George Bush hates kids, correction; he hates poor kids. You have to hand it to the guy he knows how to kick a man--a kid--when he's down.
This is actually something W. and I can agree on. I don't hate kids, I just hate other people's kids.
When Bush used his extremely rare presidential veto on a bipartisan bill that would have funneled tens of billions of dollars from cigarettes to fund an increase in health care for poor children some thought the "Decider-in-Chief" had stepped over the line. (Watch John Stewart's take on this story on the Daily Show here)
First, Iraq now health care for kids. I can't agree with the first, but I can with the second.

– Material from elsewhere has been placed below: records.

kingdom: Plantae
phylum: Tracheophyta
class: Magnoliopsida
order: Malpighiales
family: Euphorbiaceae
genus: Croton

Bush believes in bringing yourself up by the bootstraps. You know that ancient Republican line? Is there a shoe company that makes shoes with bootstraps anymore?
In this case, I can see where George is coming. Have you ever seen a snivelling, runny-nosed kid at the docktor's office? Crying because his ear is throbbing or his tum-tum is hurting. Quit being a baby (or are you actually a baby?)and stop crying and go to work. Those Dora the Explorer mitten aren't going to knit themselves.
You see, children need to learn from oppression. Kids these days are coddled more than my copy of Jenny McCarthy nude in Playboy (the December issue when she's sitting on Santa's lap). What will happen to kids these days when they grow up and think they're entitled to buying a mansion with no money down and $5 in the bank at age 18. Oh, sorry 24-year-olds already think they can do that.
Other than making Johnny boy resort to a cocktail of Tiny Tarts and Robitussin to combat his cold, we need to be tougher on our children and, at least in this case, follow our President.
Case in point, last Saturday while dining at Fuddrucker's in Emeryville I witnessed the sort of tough love the President is espousing.
At the air hockey table was a match between a woman in her late thirties and her eight-year-old son. The boy was slight and whiny and without health coverage. He was clearly peeved. The game started and his mother promptly drilled the plastic disc into the goal. She did it again and again and in the process completely annihilating her son's dreams.
He whimpered to his mother, "Can you let me score once." She said, "Why would I do that?" And that's exactly what George Bush is saying to kids this week, whatever doesn't kill you, makes you stronger.